These patents also would never exist, if not for the legal team at the
purchasing company. If the organization went for an IPO or alternate exit, the
odds of patents are probably close to zero.

------
ktRolster
_Firms like Goldman Sachs and Merrill Lynch spend lavishly on Ivy League
headhunting, tempting students with fancy dinners, promises of prestige — and,
most importantly, the idea that there exists a safe template for their post-
grad lives._

I didn't realize thy were pushing so hard.

------
mjfl
> People going into finance were less likely to say they gained an “in-depth
> knowledge of a field” or that they better understood “the process of science
> and experimentation” after their four years at MIT.

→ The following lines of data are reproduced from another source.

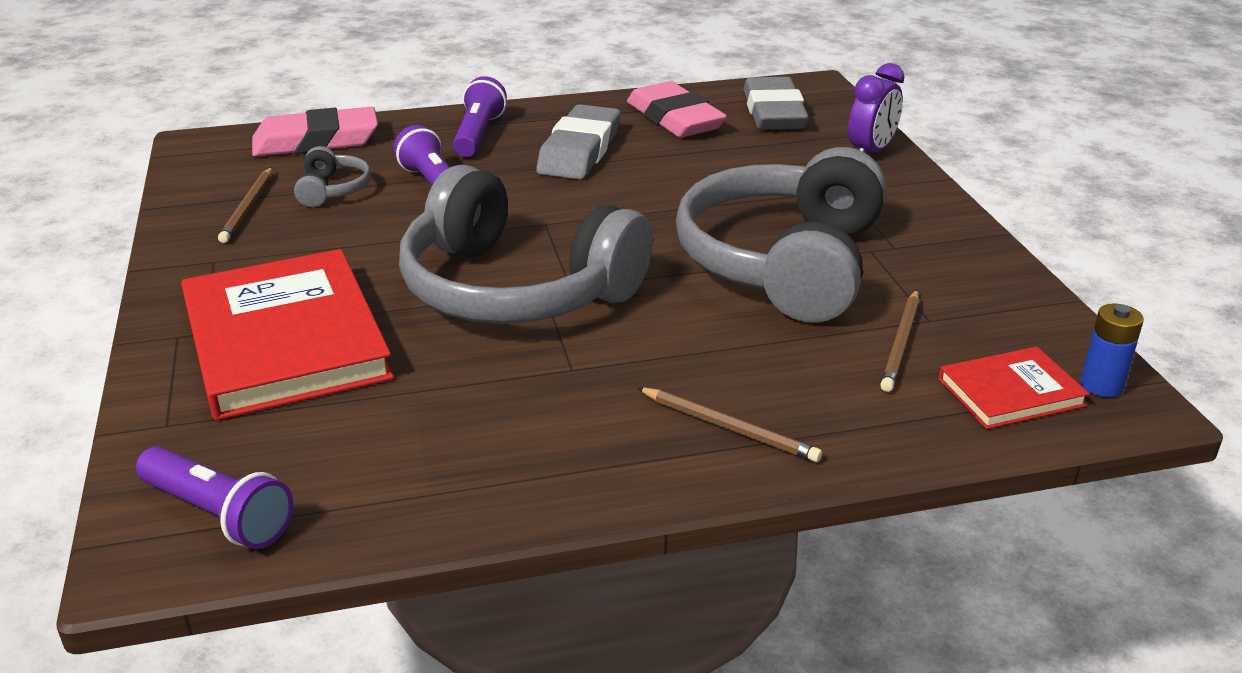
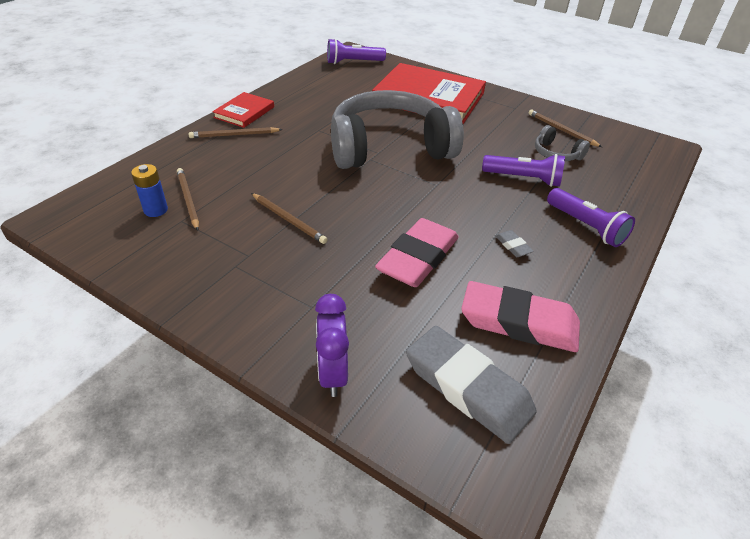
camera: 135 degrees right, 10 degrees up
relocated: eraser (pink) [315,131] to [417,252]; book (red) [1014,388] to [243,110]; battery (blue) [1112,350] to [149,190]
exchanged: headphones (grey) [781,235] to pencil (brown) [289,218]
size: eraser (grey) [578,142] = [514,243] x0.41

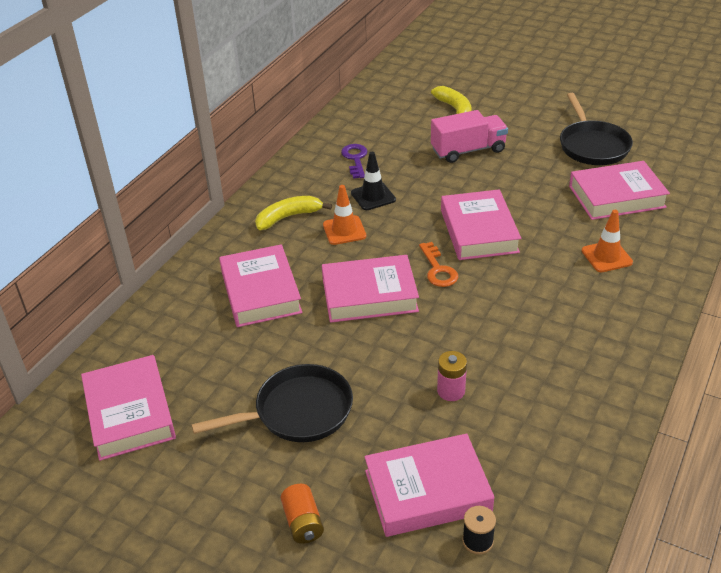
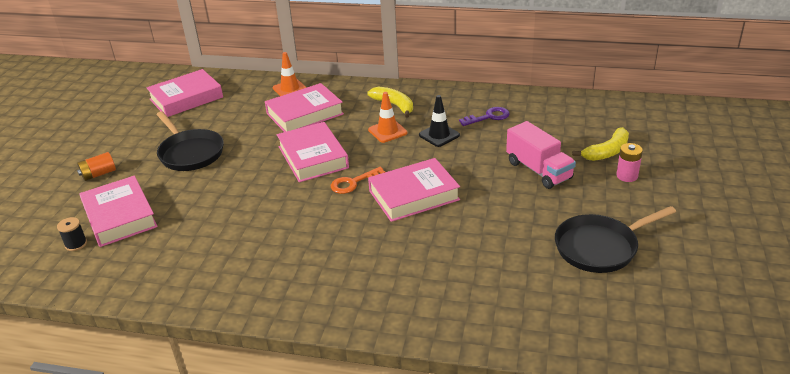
camera: 75 degrees right, 5 degrees down
missing: book (pink) [619,190]
relocated: battery (pink) [452,376] to [629,162]; traffic cone (orange) [607,241] to [290,74]

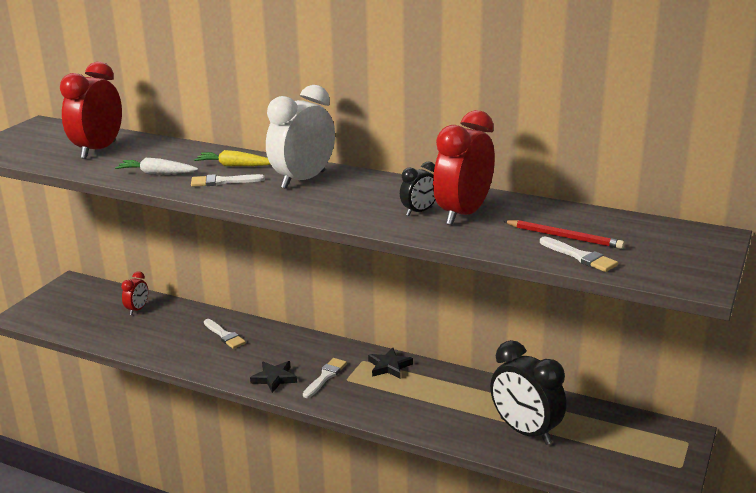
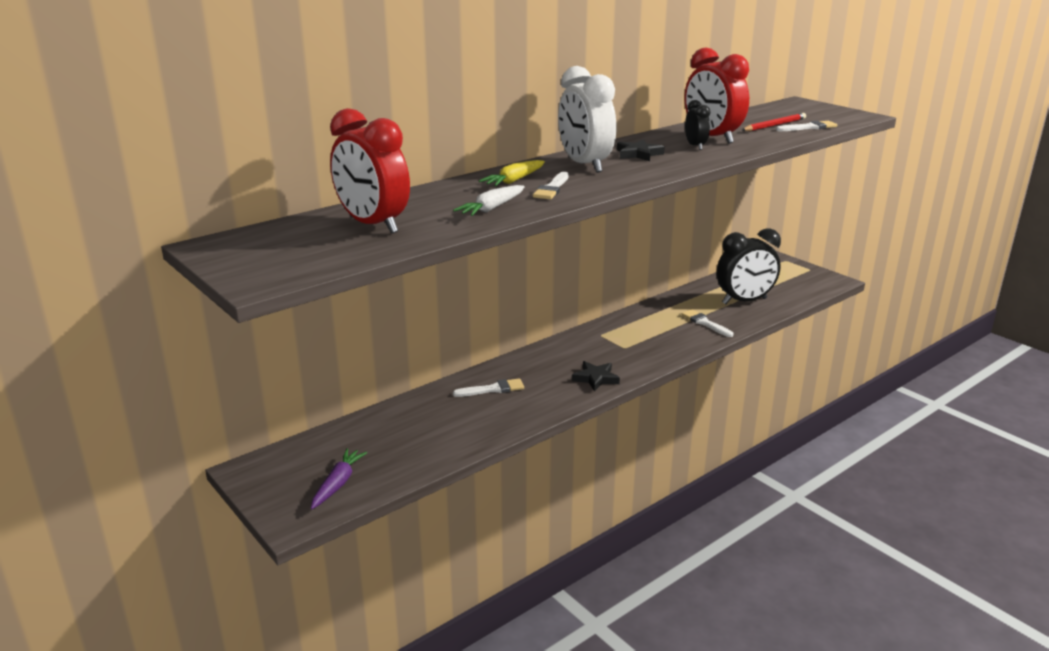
camera: 65 degrees left, 0 degrees up
missing: clock (red) [134,293]
appeared: carrot (purple) [339,478]
relocated: brush (white) [325,378] to [707,323]; star (black) [390,363] to [641,150]

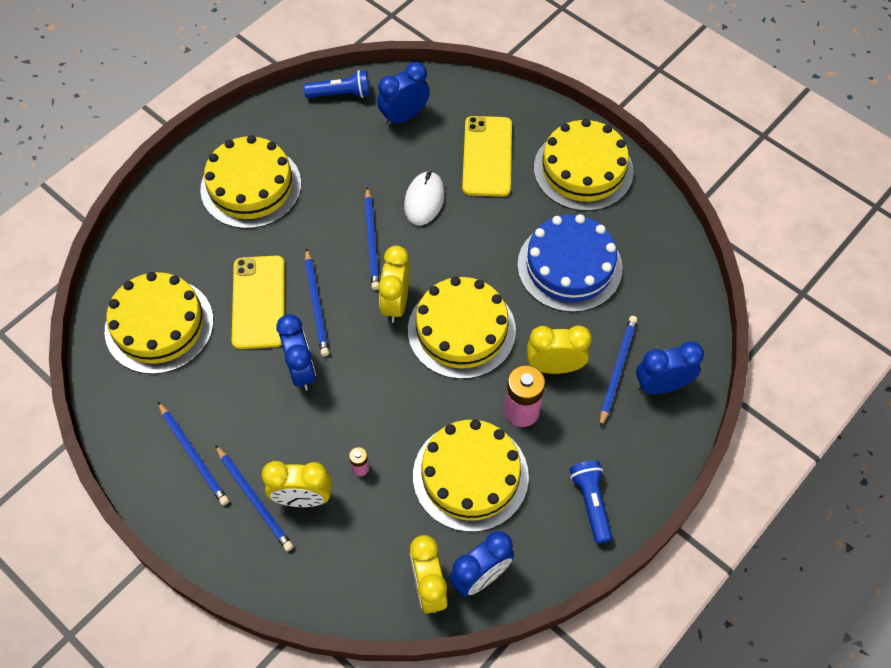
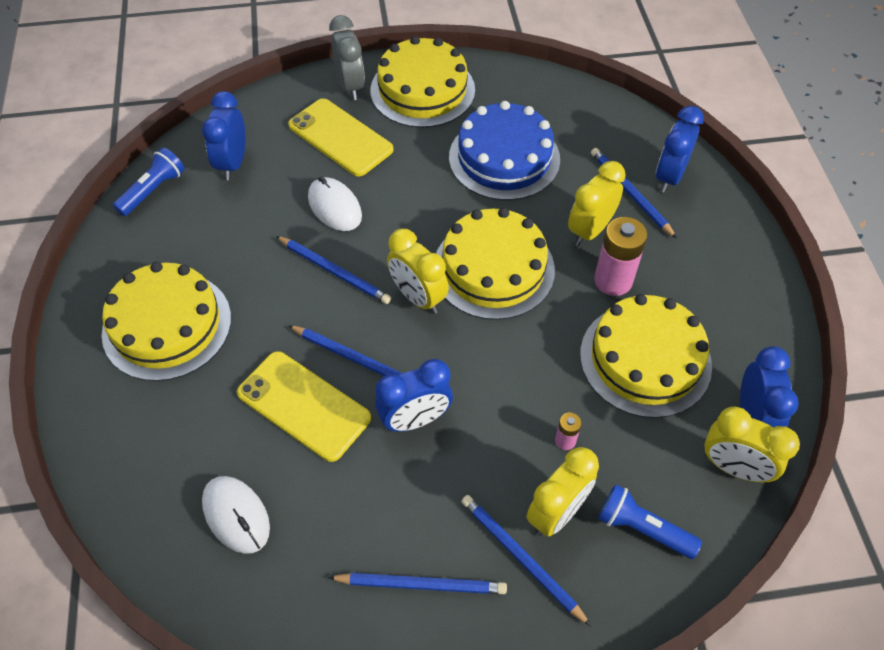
camera: 50 degrees left, 5 degrees down
appeared: clock (grey) [347,57]
relocated: flashlight (blue) [591,502] to [650,521]
exchanged: cake (yellow) [159,323] to mouse (white) [236,515]
spun: pencil (blue) [254,498] = [526,560] 135 degrees counterclockwise; clock (blue) [296,352] = [414,395] 135 degrees clockwise

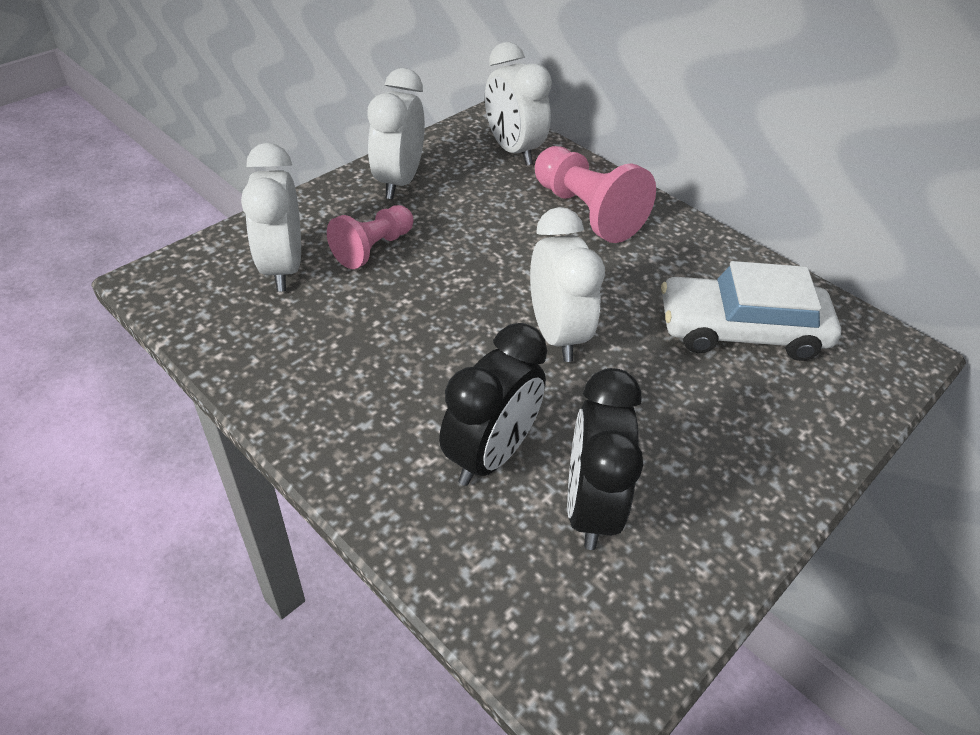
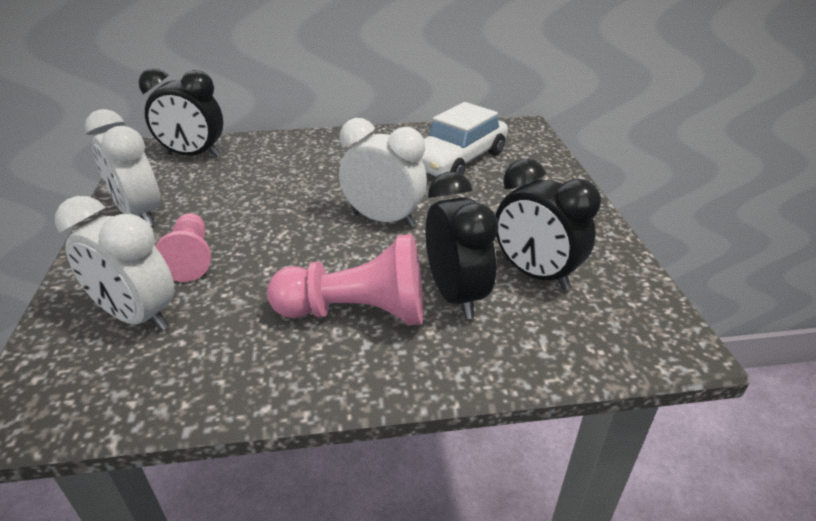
camera: 50 degrees left, 10 degrees down
relocated: pawn (pink) [595,194] to [345,280]
colour: clock (white) [518,103] to clock (black) [181,113]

Maybe that's because most jobs on Wall Street aren't that technical? A huge
part of the job of an investment banker is learning how to socialize with rich
folks and sell investment products to them. The president of Morgan Stanley
gave a talk at my college and made it very explicit: "At Morgan Stanley, you
are a salesman first". That's what the job is.

------
prymitive
Who are those mythical "smart people"? I keep hearing about their habits all
the time. Are they related to "successful people" in any way? Discovery
doesn't have any documentaries on them yet.

------
huac
"Students destined for Wall Street tended to arrive at MIT with weaker high
school records, and later graduated with lower college GPAs."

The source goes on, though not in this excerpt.